### Listed entries
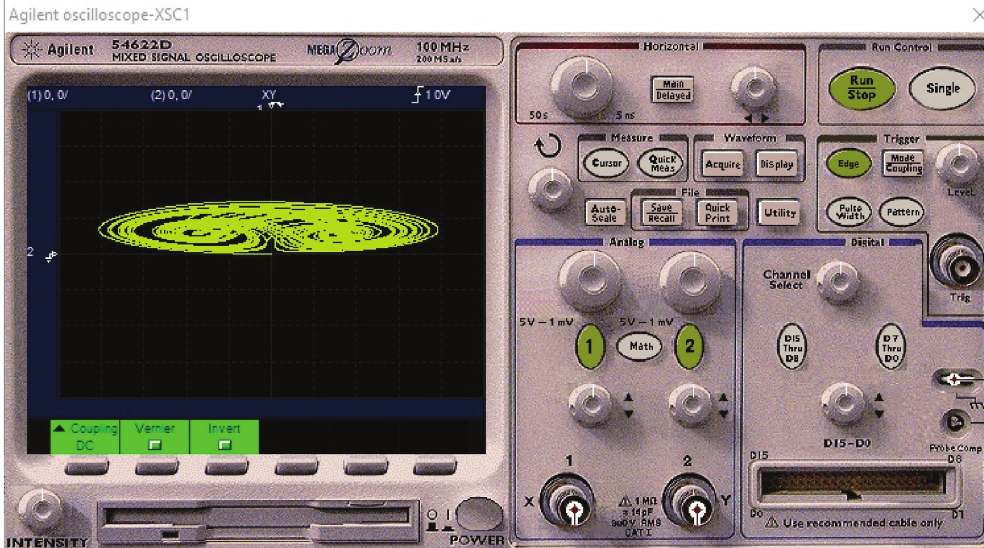
with respect to the state variable x 3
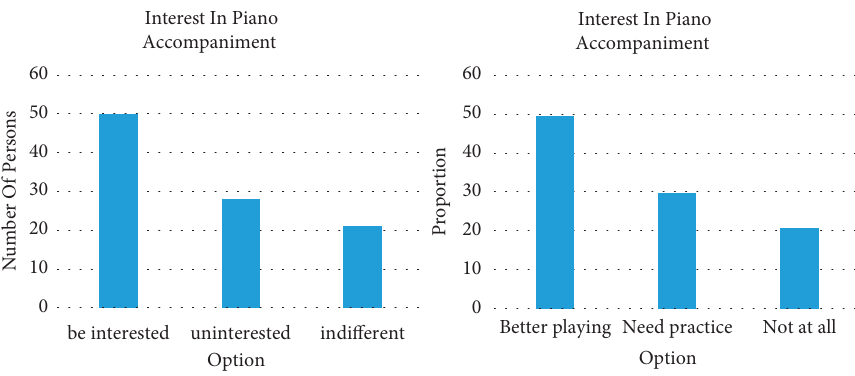
Figure 7: Students’ interest in piano improvisation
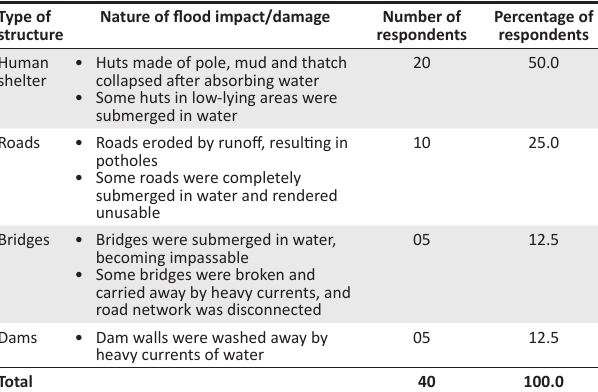
TABLE 1: Type of structures impacted by floods in the built environment ( N =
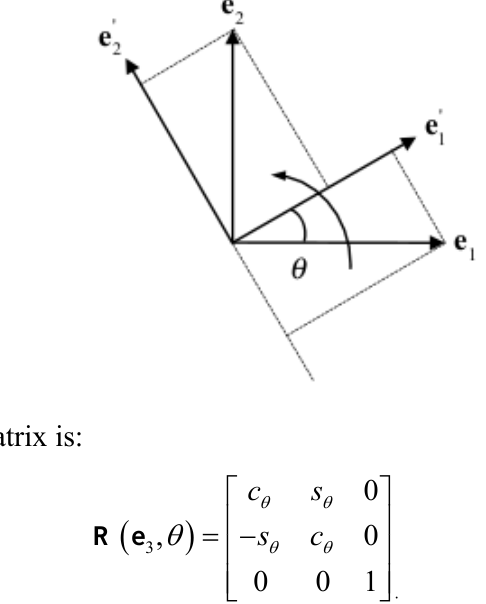
-axis through an angle θ (positive 3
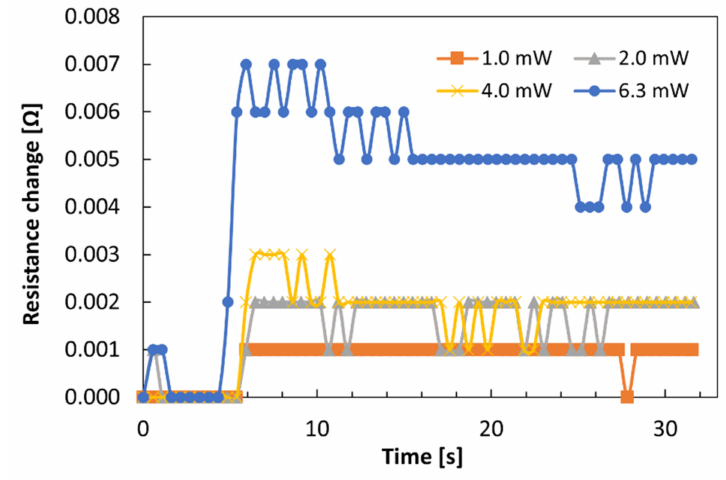
Figure 7. Transition of the measured resistance change after light injection of 1.0, 2.0, 4.0, and 6.3 mW for TM mode light with the Si waveguides with 200 nm-thick SiO 2 buffer layer. Input light was injected at t = 4~5.5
######
> [Activity]:
An exact copy of the entries, without any pictures, is what the answer should be.

> [Finished exercise]:
with respect to the state variable x 3
Figure 7: Students’ interest in piano improvisation
TABLE 1: Type of structures impacted by floods in the built environment ( N =
-axis through an angle θ (positive 3
Figure 7. Transition of the measured resistance change after light injection of 1.0, 2.0, 4.0, and 6.3 mW for TM mode light with the Si waveguides with 200 nm-thick SiO 2 buffer layer. Input light was injected at t = 4~5.5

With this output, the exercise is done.